Denken wir daran, wenn wir das nächste Mal mit einem gesellschaftlichen Problem konfrontiert werden.
So werden wir entmündigt
Nun endlich wissen wir es: Es ist wissenschaftlich belegt, dass weder die Pommes noch die Gummibärli noch die für die ganze Familie nachgewiesenermaßen gesunde Kindermilchschnitte als Zwischendurchgenuss beim Fernsehfußballmatch dran schuld sind, dass viele Jugendliche und ihre Eltern immer fetter werden. Auch die gewohnten Biohühnerriesenburger für die Hauptmahlzeit haben nichts mit dem Übergewicht der ebenfalls wissenschaftlich nachgewiesenen 44 Prozent übergewichtiger Mitbürger in unseren Breitengraden zu tun. Denn nun ist endlich auch wissenschaftlich belegt, dass die Gewichtsentwicklung eines Menschen mehr oder weniger von der Qualität seiner Gene bestimmt wird.

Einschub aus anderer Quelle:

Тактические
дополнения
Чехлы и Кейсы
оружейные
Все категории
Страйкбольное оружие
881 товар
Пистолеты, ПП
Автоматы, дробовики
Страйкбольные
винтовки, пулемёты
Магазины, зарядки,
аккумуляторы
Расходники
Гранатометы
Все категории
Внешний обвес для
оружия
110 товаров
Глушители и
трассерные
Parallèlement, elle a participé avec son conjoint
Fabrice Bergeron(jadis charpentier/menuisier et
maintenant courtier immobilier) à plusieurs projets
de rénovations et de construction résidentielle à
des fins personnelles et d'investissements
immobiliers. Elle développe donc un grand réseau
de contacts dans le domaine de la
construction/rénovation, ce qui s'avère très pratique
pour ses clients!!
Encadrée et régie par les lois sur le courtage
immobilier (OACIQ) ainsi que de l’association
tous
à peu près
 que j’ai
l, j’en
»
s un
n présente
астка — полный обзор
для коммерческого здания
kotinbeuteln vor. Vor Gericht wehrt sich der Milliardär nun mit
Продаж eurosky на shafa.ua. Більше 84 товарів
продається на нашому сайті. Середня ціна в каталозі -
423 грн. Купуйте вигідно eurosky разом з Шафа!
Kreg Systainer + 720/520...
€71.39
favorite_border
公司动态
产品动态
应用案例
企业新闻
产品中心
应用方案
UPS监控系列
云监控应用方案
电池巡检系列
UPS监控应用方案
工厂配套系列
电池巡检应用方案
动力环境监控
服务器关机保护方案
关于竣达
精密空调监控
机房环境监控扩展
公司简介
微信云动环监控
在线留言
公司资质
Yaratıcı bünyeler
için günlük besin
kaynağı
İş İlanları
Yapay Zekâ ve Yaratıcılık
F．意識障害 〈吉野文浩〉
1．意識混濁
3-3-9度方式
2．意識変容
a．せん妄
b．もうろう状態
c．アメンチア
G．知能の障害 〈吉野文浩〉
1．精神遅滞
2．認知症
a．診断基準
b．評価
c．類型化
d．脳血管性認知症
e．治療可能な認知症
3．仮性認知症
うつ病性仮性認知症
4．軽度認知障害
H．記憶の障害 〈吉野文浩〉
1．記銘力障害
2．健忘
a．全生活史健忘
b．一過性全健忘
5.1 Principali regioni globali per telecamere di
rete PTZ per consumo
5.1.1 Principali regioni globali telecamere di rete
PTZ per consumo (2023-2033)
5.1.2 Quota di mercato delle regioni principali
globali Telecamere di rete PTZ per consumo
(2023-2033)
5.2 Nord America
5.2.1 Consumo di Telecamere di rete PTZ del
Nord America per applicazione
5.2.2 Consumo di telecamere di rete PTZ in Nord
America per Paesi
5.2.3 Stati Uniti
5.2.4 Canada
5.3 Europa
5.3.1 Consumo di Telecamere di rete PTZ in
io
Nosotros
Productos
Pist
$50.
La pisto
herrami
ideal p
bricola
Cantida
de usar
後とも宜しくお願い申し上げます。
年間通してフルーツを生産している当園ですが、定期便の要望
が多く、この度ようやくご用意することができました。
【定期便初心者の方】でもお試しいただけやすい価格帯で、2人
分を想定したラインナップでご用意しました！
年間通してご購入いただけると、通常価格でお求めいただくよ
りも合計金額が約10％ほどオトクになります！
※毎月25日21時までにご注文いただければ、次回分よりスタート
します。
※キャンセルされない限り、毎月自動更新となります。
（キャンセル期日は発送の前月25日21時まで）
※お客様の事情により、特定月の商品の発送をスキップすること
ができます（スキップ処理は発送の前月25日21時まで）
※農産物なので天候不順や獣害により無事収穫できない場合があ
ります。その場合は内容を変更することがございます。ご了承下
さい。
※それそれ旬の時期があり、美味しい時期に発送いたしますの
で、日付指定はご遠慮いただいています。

Also wird dem Problem wohl nur mit einer neuen Antifettsuchtpille beizukommen sein, zumal der Erfolg der veralteten, mühsamen Abspeckmethode »Friss die Hälfte« nicht mehr eindeutig wissenschaftlich nachgewiesen werden konnte. Wenn man seinen Gedanken freien Lauf lässt, kann man in der Entschlüsselung des Fett-Gens wieder einmal eine effiziente Methode zur totalen Entmündigung der Menschen sehen. Cui bono? (Wem zum Vorteil?)
Es gilt selbstverständlich wie immer die Unschuldsvermutung.
»Da steh ich nun, ich armer Tor!/Und bin so klug als wie zuvor«. Diese geflügelten Worte am Beginn von Goethes Faust gewinnen im Alter an Bedeutung, zieht doch jede neue Erkenntnis eine Schleppe an Fragen nach sich, die nicht zu beantworten sind. Auch nicht, wenn man, wie ich, 90 und mehr Jahre geschenkt bekommt.